A feature of WSL is that any Windows-native application invoked from within WSL will run under the Window host (which is very different from WINE emulation, for example). This feature makes escaping for the WSL context as easy as launching PowerShell. Doing so, however, will break any paths generated in WSL-land such as __dirname or any output from the fs package. Luckily, they can be re-written back and forth between WSL and Windows formats using the wslpath utility.

~
▶ wslpath -u C:/
/mnt/c/

~
▶ wslpath -m /home/
//wsl$/Ubuntu/home

~
▶ wslpath -w /home/
\\wsl$\Ubuntu\home

The extension can detect that it’s running in a WSL environment using the is-wsl package. Putting the two together, it is possible to convert paths inside the NodeJS by calling out to wslpath.
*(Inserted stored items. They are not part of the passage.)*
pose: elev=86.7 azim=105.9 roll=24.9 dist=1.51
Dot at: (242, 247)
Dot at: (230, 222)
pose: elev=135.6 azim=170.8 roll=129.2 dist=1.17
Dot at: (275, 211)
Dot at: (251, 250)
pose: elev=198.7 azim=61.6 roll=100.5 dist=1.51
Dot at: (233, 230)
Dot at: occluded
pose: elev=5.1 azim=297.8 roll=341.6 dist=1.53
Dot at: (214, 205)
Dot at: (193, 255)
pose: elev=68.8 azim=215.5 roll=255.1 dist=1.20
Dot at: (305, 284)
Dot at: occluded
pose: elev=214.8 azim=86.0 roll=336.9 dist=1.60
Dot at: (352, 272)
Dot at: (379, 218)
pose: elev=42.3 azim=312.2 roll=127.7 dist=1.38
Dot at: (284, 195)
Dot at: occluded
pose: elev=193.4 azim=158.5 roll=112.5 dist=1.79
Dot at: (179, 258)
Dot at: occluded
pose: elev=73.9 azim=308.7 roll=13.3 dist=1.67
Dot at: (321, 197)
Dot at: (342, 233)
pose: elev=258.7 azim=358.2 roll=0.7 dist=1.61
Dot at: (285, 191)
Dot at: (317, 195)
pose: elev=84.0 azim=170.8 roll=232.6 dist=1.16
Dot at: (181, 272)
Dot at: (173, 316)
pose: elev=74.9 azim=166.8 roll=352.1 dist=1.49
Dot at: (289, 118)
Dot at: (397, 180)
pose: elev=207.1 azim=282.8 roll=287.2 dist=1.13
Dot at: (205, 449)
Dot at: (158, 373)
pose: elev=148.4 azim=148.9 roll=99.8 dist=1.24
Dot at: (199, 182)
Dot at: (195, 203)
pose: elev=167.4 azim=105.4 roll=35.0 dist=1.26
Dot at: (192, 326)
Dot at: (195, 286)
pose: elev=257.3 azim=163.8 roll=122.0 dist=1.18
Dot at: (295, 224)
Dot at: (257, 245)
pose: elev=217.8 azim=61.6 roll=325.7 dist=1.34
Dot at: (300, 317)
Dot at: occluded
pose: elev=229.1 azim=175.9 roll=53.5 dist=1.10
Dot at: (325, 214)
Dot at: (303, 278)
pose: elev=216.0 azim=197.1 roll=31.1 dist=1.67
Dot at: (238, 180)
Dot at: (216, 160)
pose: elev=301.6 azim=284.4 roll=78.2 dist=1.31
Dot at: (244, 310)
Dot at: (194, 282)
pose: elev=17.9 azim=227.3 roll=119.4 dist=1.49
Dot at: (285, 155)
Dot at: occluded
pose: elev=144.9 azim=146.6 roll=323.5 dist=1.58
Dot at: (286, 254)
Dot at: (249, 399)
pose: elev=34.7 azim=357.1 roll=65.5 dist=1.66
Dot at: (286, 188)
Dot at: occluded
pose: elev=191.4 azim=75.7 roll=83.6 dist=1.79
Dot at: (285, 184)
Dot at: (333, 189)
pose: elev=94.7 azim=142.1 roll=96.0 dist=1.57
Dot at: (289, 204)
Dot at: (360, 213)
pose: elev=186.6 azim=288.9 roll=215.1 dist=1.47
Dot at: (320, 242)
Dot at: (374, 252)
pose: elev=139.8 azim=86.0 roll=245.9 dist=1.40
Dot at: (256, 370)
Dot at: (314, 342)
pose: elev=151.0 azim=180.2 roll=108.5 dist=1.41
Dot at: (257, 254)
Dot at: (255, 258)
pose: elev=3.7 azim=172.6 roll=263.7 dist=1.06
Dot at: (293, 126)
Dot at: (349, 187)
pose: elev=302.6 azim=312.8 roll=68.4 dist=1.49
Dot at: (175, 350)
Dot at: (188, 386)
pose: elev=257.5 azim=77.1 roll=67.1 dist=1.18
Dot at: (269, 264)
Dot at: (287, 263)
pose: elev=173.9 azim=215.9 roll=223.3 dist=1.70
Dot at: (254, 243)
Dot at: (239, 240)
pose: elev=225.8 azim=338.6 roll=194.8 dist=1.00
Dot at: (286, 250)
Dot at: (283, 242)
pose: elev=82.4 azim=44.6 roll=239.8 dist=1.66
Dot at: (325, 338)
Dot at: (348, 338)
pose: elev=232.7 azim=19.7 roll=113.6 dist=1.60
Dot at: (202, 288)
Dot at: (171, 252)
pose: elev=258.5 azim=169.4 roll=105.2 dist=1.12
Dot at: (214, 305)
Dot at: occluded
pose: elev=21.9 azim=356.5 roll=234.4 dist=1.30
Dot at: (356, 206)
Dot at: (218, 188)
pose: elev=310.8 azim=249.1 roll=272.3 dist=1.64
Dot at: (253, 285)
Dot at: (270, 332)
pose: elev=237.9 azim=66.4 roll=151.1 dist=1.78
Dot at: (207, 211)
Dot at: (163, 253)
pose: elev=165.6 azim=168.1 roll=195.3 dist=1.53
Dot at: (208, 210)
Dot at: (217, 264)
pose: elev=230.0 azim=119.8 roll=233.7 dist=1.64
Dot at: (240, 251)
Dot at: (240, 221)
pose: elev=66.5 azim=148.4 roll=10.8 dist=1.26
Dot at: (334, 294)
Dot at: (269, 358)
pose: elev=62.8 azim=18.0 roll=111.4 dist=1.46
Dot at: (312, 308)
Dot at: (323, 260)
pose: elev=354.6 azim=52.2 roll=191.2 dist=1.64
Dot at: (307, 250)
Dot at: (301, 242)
function toWindowsPath(path: string) {
  if (getCurrentPlatform() != "wsl") return path;
  // Path must exist for wslpath to work
  await runCommand("touch", [path]);
  return runCommand("wslpath", ["-m", path]);
}

Better Clipboard API

The current approach of dispatching scripts to extract data from the clipboard is fundamentally broken. It will be possible to do it natively when VS Code extensions can leverage electron’s full clipboard APIs. I have filed an issue to have it supported.

Becoming a Maintainer

After investing many hours into this extension, GitHub greeted me with this e-mail:

GitHub invitation I have been noticed

I have a lot of ideas for how I can improve this extension. I’m going into it with the sentiment of Dune:

We are House Atreides. There is no call we do not answer. There is no faith that we betray. House Atreides accepts!